**Selected text**
☆ ☆ ☆

1. Introduction
Wood in general and bamboo in particular have become one of the most popular materials today due to their environmental friendliness. Because of its popularity, product quality requirement becomes more important and can be a crucial aspect in the industrial production line. Many studies in the field of defect detection and classification, in regard of digital image processing, aim to minimize or replace human vision and decision methodologies with artificial techniques [
1]. Recent image processing-based methods could deal with defect classification at a decent performance level but they were limited to detecting simple, distinctive defects from the background. Silvén, O [
2] used self-organizing map (SOM) for discriminating between sound wood and defects. Qi, X. [
3] proposed an algorithm by combination with Blob analysis algorithm and image preprocessing approach to detect the defects. Haindl, M. [
4] used fast multispectral texture defect detection method based on the underlying three-dimensional spatial probabilistic image model. Xiansheng [
5] provided an online method of bamboo defect inspection and classification. Wang, X. [
6] proposed a new surface grading approach by integrating the color and texture of bamboo strips based on Gaussian multi-scale space.

☆ ☆ ☆

**Problem description**
Write the next part of the introduction on detecting defects in bamboo and wood, starting right after its last sentence. You won't need the records for anything here.

**Given information**
☆ ☆ ☆

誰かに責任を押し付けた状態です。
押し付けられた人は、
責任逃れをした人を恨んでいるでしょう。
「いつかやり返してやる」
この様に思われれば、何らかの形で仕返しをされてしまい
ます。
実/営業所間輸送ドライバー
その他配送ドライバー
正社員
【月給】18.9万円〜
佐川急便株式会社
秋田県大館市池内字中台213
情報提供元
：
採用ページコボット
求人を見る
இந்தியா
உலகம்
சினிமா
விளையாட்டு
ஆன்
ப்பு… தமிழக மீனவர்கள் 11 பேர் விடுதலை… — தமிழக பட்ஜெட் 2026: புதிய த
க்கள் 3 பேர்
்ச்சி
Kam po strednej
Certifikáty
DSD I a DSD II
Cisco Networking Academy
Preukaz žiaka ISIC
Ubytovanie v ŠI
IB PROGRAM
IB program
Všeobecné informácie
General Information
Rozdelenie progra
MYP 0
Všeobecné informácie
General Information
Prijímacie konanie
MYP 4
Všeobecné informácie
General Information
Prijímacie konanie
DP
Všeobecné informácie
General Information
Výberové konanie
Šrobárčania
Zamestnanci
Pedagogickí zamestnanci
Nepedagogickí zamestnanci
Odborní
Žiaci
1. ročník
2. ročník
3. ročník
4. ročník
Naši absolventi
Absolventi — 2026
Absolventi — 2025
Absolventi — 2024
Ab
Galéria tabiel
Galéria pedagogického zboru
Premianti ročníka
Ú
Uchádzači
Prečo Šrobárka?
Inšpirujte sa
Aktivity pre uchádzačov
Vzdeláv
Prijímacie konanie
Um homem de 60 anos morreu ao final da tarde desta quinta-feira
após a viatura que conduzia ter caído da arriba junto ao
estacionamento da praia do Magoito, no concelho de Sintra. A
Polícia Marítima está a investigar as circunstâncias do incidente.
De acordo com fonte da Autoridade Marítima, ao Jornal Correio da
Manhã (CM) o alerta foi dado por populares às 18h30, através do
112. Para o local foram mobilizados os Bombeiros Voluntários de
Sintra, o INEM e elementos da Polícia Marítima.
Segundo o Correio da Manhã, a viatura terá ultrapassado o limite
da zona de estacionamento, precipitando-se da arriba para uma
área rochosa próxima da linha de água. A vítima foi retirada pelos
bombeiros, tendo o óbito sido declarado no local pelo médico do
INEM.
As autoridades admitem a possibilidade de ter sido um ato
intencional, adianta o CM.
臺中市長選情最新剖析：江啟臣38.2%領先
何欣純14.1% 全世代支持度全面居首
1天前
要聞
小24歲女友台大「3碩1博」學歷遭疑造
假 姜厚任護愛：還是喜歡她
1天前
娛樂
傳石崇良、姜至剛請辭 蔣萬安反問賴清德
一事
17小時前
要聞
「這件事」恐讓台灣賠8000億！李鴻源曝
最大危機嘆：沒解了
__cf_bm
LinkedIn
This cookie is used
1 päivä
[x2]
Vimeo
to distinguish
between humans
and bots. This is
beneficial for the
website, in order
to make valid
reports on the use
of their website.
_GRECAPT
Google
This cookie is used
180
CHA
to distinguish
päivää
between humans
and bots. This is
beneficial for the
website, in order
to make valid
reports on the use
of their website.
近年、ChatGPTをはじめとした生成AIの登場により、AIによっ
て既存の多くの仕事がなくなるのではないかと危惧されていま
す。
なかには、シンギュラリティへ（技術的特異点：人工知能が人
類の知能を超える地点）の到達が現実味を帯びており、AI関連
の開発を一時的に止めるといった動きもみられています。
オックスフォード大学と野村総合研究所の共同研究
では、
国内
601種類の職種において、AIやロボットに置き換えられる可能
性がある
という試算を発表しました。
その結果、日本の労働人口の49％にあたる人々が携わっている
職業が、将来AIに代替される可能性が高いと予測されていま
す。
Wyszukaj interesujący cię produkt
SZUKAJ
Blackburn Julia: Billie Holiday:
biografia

☆ ☆ ☆

**Exercise output**
Recent studies in the deep learning field have proved that most problems in machine vision that were difficult in the traditional computer vision methods, were solved using convolutional neural network (CNNs). Krizhevsky et al. [
7] first introduced CNN with AlexNet that trained with the difficult ImageNet dataset, solved the classification task with top-1 and top-5 error rates of 37.5% and 17.0%, which was by far better than previous works. Simonyan and Zisserman [
8] proved that CNNs had to have a deep network of layers in order for this hierarchical representation of visual data to work. However, stacking multiple convolution layers can cause the problem of vanishing gradient, making the model difficult to learn. ResNet [
9] and Highway Networks [
10] introduced the idea that vanishing gradient problem could be tackled by by-passing the signal from layer to layer by connections. Deeper architectures were created using skip connections and achieved better accuracy. DenseNet [
11] utilized these connections by creating short paths between every layer in its architecture. Skipping effectively simplifies the network, using fewer layers in the initial training stages. This accelerates learning by reducing the impact of vanishing gradients, as there are fewer layers to propagate through. The network then gradually restores the skipped layers as it learns the feature space. Towards the end of training, when all layers are expanded, it stays closer to the manifold and thus learns faster. Xception [
12] and MobileNet v1 [
13] presented Separable Convolutional layer, which significantly reduced computational cost, comparing to traditional Convolutional layer, with only a small decrease in accuracy.
In this paper, we study effect of long skip connection in several convolution neural networks while performing image classification tasks. The models with the long connection are proved to be more robust to converge, have better performance than its counterpart, and can be applied to every model. For DenseNet and ResNet, we change traditional convolution by Depthwise Separable Convolution for the purpose of reducing parameters and floating-point operations per second (FLOPs). We observe the long skip connections accelerate the convergence of the learning process, while performing slightly better in comparison with tested models.
This paper is organized in the following context:
Section 2 shows the works related to our network. Our modified network is shown in
Section 3.
Section 4 presents the experimental results and analysis. The discussion, conclusions and further work are detailed in the last two sections.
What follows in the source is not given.